[Page-level text extractions]
-----

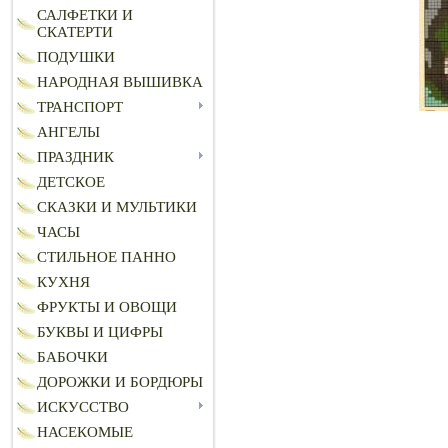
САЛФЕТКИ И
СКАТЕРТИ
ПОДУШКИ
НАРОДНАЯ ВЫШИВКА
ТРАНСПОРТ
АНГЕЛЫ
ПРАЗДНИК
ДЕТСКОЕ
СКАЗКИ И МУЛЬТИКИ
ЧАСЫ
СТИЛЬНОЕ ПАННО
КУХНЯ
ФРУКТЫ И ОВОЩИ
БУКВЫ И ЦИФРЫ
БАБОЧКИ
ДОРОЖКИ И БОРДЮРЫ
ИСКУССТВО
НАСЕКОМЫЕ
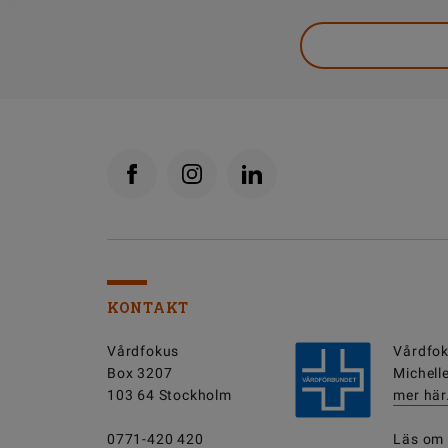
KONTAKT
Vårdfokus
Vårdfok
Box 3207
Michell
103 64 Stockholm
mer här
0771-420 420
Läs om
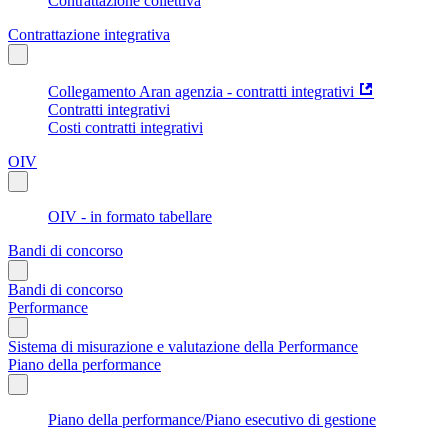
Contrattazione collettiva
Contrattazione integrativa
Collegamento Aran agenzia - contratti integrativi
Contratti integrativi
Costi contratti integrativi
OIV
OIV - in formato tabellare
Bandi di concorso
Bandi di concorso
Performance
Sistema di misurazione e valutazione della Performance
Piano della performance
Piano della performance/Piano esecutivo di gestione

-----

Could you retype every line of text in the listing above, character for character, leaving out the pictures?

САЛФЕТКИ И
СКАТЕРТИ
ПОДУШКИ
НАРОДНАЯ ВЫШИВКА
ТРАНСПОРТ
АНГЕЛЫ
ПРАЗДНИК
ДЕТСКОЕ
СКАЗКИ И МУЛЬТИКИ
ЧАСЫ
СТИЛЬНОЕ ПАННО
КУХНЯ
ФРУКТЫ И ОВОЩИ
БУКВЫ И ЦИФРЫ
БАБОЧКИ
ДОРОЖКИ И БОРДЮРЫ
ИСКУССТВО
НАСЕКОМЫЕ
KONTAKT
Vårdfokus
Vårdfok
Box 3207
Michell
103 64 Stockholm
mer här
0771-420 420
Läs om
Contrattazione collettiva
Contrattazione integrativa
Collegamento Aran agenzia - contratti integrativi
Contratti integrativi
Costi contratti integrativi
OIV
OIV - in formato tabellare
Bandi di concorso
Bandi di concorso
Performance
Sistema di misurazione e valutazione della Performance
Piano della performance
Piano della performance/Piano esecutivo di gestione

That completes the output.